Extracted records:
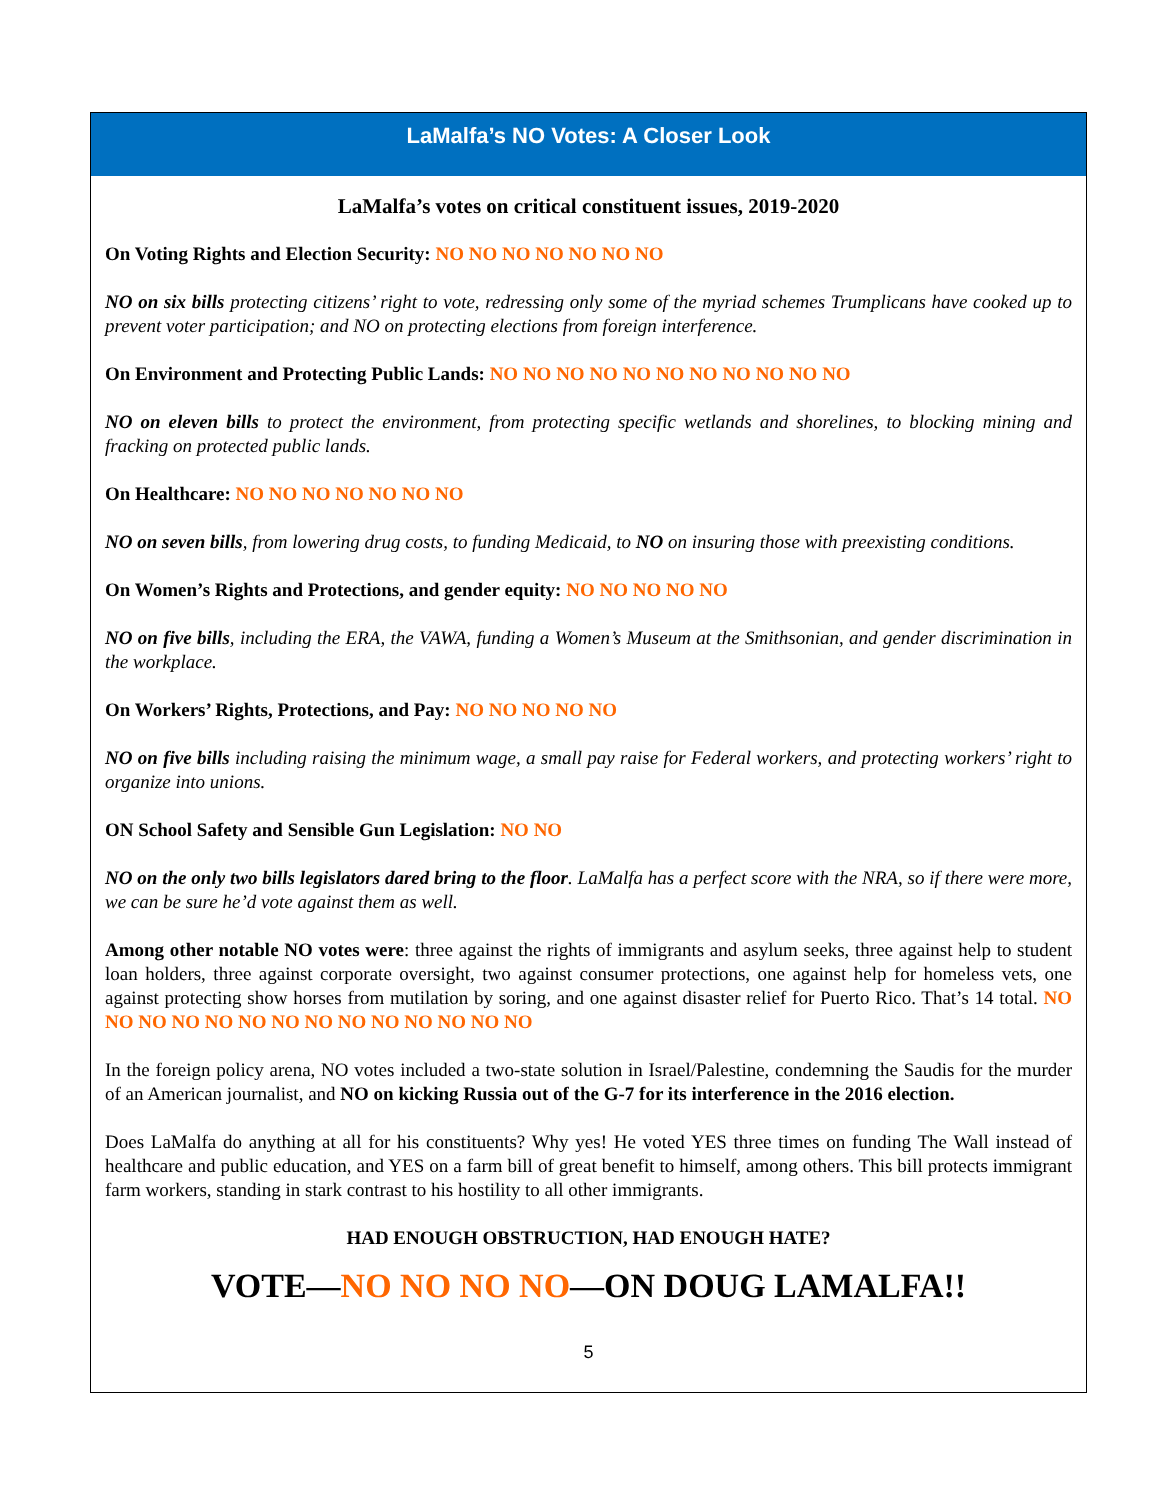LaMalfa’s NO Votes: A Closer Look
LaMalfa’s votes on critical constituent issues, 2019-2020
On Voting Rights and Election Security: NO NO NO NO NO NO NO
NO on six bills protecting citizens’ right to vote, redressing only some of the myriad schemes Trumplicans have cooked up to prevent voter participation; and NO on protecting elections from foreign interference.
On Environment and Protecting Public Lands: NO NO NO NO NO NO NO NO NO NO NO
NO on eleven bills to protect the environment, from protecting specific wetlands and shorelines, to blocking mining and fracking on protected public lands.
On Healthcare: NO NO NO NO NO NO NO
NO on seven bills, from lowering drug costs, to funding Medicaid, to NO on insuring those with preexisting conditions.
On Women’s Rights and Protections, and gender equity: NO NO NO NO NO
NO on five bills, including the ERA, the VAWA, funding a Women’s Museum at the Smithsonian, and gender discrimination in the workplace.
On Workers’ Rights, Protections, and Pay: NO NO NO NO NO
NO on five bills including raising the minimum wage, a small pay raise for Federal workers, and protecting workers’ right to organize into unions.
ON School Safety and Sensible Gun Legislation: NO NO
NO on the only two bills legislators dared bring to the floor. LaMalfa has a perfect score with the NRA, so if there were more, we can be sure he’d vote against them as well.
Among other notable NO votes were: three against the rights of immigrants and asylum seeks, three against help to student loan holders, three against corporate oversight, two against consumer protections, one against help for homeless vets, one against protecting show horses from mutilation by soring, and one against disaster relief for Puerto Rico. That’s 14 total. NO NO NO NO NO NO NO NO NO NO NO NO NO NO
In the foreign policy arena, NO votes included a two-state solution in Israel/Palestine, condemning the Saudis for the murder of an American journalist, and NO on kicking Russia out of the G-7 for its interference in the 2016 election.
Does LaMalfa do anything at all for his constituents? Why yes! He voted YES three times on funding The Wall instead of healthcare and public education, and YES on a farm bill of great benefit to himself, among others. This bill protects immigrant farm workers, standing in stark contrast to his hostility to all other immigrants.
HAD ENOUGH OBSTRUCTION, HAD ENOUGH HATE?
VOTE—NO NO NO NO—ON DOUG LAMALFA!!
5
* * *
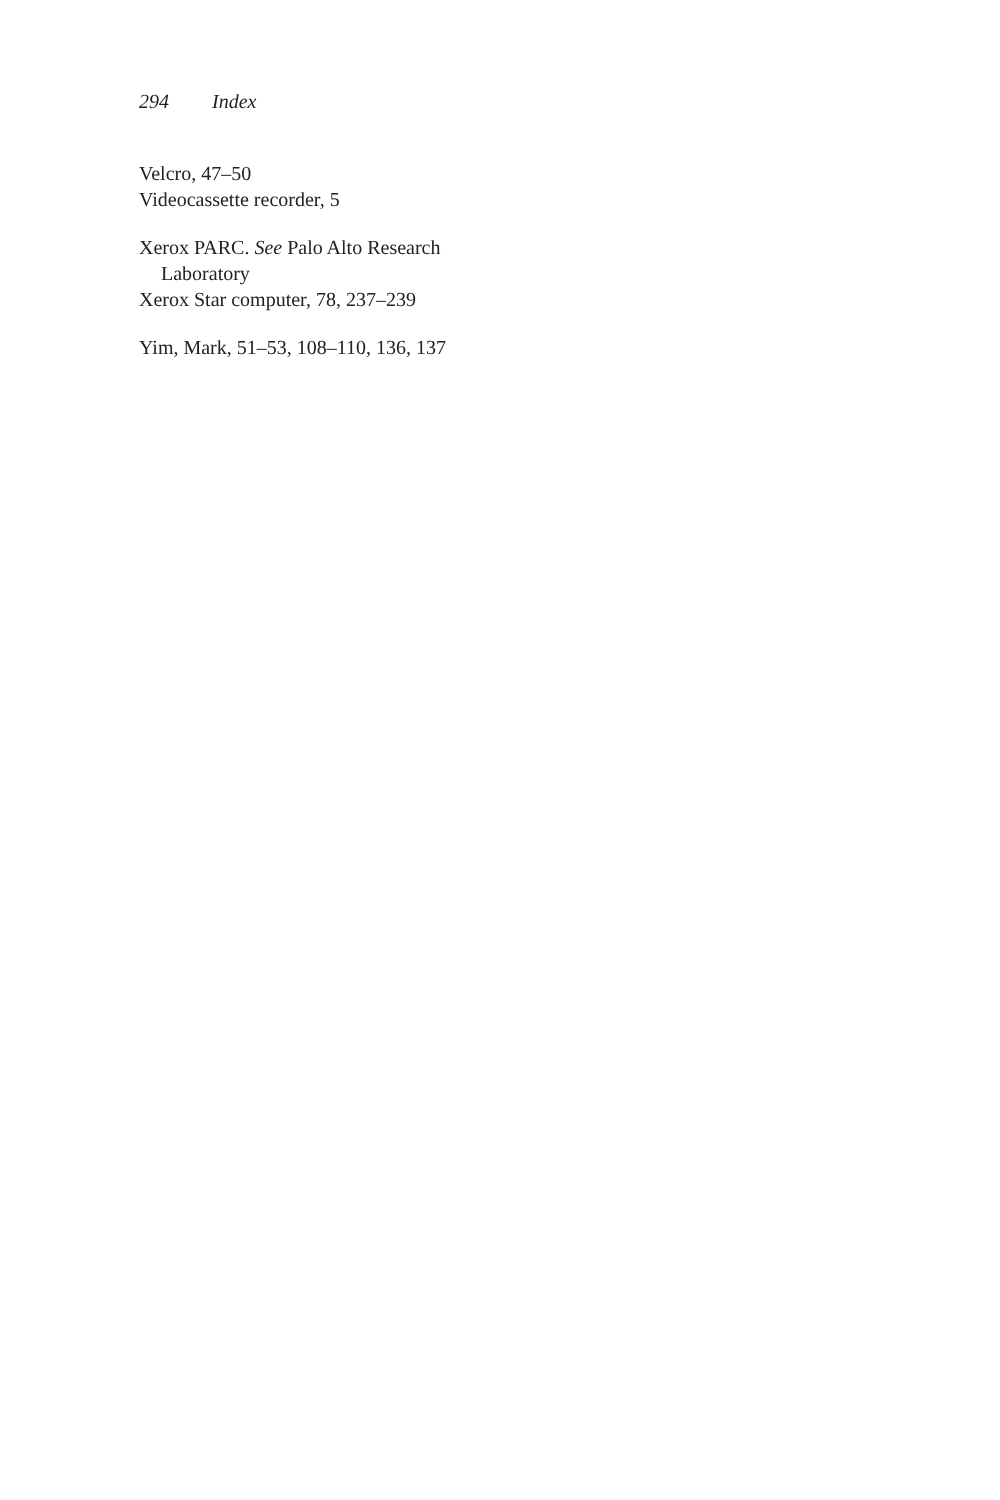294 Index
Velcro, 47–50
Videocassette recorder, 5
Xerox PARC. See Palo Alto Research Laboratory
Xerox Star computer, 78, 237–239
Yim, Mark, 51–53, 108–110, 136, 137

Task:
Of the entries listed above, reproduce only the lines starting at the line containing "On Environment and" and ending at the line containing "NO on the only". Include both, exactly as they stand.

Task output:
On Environment and Protecting Public Lands: NO NO NO NO NO NO NO NO NO NO NO
NO on eleven bills to protect the environment, from protecting specific wetlands and shorelines, to blocking mining and fracking on protected public lands.
On Healthcare: NO NO NO NO NO NO NO
NO on seven bills, from lowering drug costs, to funding Medicaid, to NO on insuring those with preexisting conditions.
On Women’s Rights and Protections, and gender equity: NO NO NO NO NO
NO on five bills, including the ERA, the VAWA, funding a Women’s Museum at the Smithsonian, and gender discrimination in the workplace.
On Workers’ Rights, Protections, and Pay: NO NO NO NO NO
NO on five bills including raising the minimum wage, a small pay raise for Federal workers, and protecting workers’ right to organize into unions.
ON School Safety and Sensible Gun Legislation: NO NO
NO on the only two bills legislators dared bring to the floor. LaMalfa has a perfect score with the NRA, so if there were more, we can be sure he’d vote against them as well.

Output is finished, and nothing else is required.